Leistung
E-Rechnung im ERP erzeugen
Sie wollen die E-Rechnung im ERP erzeugen, ohne das System zu wechseln? Ich erweitere Ihr bestehendes ERP um genau die Funktion, die fehlt, und lasse alles andere unangetastet.
Ihr System bleibt
Kein Wechsel, keine Migration, keine Neuschulung. Es kommt nur dazu, was fehlt.
Automatisch im Ablauf
Die E-Rechnung entsteht dort, wo heute das PDF entsteht – im selben Arbeitsschritt.
Status zurück ins ERP
Versendet, zugestellt, abgelehnt: der Stand ist dort sichtbar, wo Ihr Team ohnehin arbeitet.

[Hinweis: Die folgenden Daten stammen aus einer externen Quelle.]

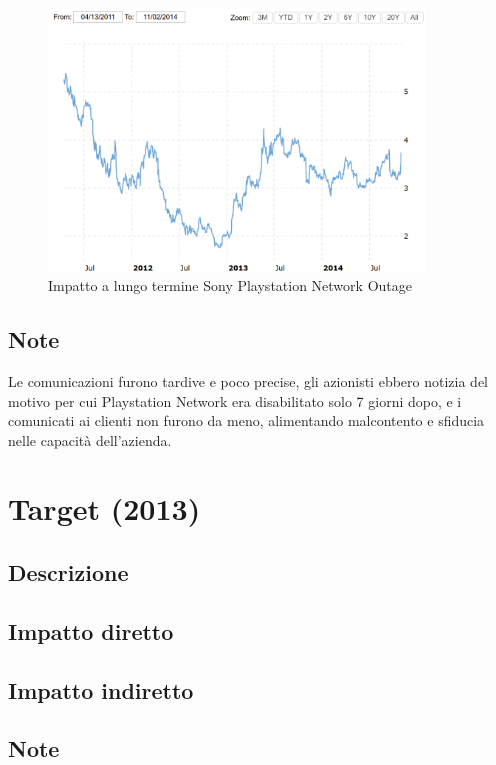 \documentclass[12pt,a4paper,openright,twoside]{report}
\begin{document}
\begin{figure}[h] 
\begin{center} 
\includegraphics[width=10cm]{figures/sony_2011_longTerm.png} 
\caption[Grafico Sony PSN short]{Impatto a lungo termine Sony Playstation Network Outage}\label{fig:pnt2}
\end{center}
\end{figure}


\subsection{Note}
Le comunicazioni furono tardive e poco precise, gli azionisti ebbero notizia del motivo per cui Playstation Network era disabilitato solo 7 giorni dopo, e i comunicati ai clienti non furono da meno, alimentando malcontento e sfiducia nelle capacit\`a dell'azienda\cite{Sony_pnt}.
\section{Target (2013)}
\subsection{Descrizione}

\subsection{Impatto diretto}

\subsection{Impatto indiretto}

\subsection{Note}
\end{document}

E-Rechnung im ERP erzeugen statt das System zu wechseln
Sobald die E-Rechnungspflicht auf dem Tisch liegt, ist der erste Impuls vieler Anbieter, ein neues System zu verkaufen. Verständlich ist das. Für Sie ist es fast immer der teuerste Weg.

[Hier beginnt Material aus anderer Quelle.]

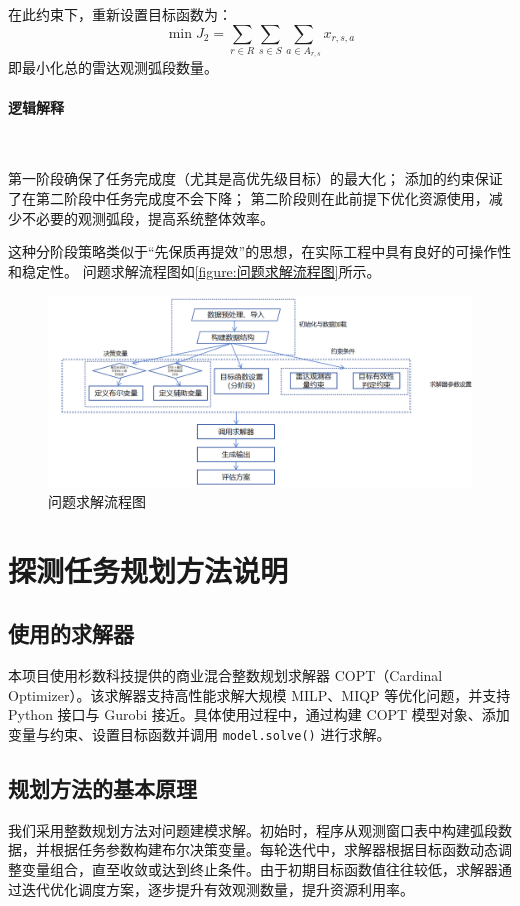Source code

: \documentclass[openany,12pt,UTF8]{ctexart}
\begin{document}
在此约束下，重新设置目标函数为：
$$
    \min J_2 = \sum_{r \in R}\sum_{s \in S}\sum_{a \in A_{r,s}} x_{r,s,a}
$$
即最小化总的雷达观测弧段数量。

\paragraph{逻辑解释}\

第一阶段确保了任务完成度（尤其是高优先级目标）的最大化；
添加的约束保证了在第二阶段中任务完成度不会下降；
第二阶段则在此前提下优化资源使用，减少不必要的观测弧段，提高系统整体效率。

这种分阶段策略类似于“先保质再提效”的思想，在实际工程中具有良好的可操作性和稳定性。
问题求解流程图如\autoref{figure:问题求解流程图}所示。
\begin{figure}[h]\centering
    \includegraphics[width=\columnwidth]{figures/问题求解流程图.png}
    \caption{问题求解流程图}
    \label{figure:问题求解流程图}
\end{figure}

\section{探测任务规划方法说明}
\subsection{使用的求解器}
本项目使用杉数科技提供的商业混合整数规划求解器 COPT（Cardinal Optimizer）。该求解器支持高性能求解大规模 MILP、MIQP 等优化问题，并支持 Python 接口与 Gurobi 接近。具体使用过程中，通过构建 COPT 模型对象、添加变量与约束、设置目标函数并调用 \texttt{model.solve()} 进行求解。

\subsection{规划方法的基本原理}
我们采用整数规划方法对问题建模求解。初始时，程序从观测窗口表中构建弧段数据，并根据任务参数构建布尔决策变量。每轮迭代中，求解器根据目标函数动态调整变量组合，直至收敛或达到终止条件。由于初期目标函数值往往较低，求解器通过迭代优化调度方案，逐步提升有效观测数量，提升资源利用率。
\end{document}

Ein ERP-Wechsel bedeutet Datenmigration, Prozessumstellung, Schulung und über Monate eine Mannschaft, die zwei Systeme parallel bedient. Am Ende steht ein System, das genau die eine Sache kann, die Ihnen heute fehlt: eine strukturierte Rechnungsdatei erzeugen.
Diese eine Sache lässt sich nachrüsten. Meist zu einem Bruchteil der Kosten.
Drei Wege, die E-Rechnung im ERP erzeugen zu lassen
Welcher Weg passt, hängt davon ab, wie offen Ihr System ist. Alle drei haben ihre Berechtigung.
Erweiterung direkt im System
Bietet Ihr ERP eine Erweiterungsschnittstelle, ein Plugin-Konzept oder Skripting, baue ich die Erzeugung direkt hinein. Das ist die eleganteste Variante: Die Datei entsteht im selben Arbeitsschritt wie bisher das PDF, und der Anwender merkt nichts davon.
Schnittstelle daneben
Häufiger kommt der zweite Weg zum Zug. Ihr ERP stellt Rechnungsdaten bereit, sei es über eine API, einen geplanten Export oder eine Datenbanksicht. Ein kleiner Dienst daneben holt sie ab, erzeugt die Datei, prüft sie, versendet sie und schreibt den Status zurück.
Der Vorteil liegt auf der Hand: Im ERP selbst wird nichts verändert. Ihr Wartungsvertrag bleibt unberührt, und Updates des Herstellers laufen weiter durch.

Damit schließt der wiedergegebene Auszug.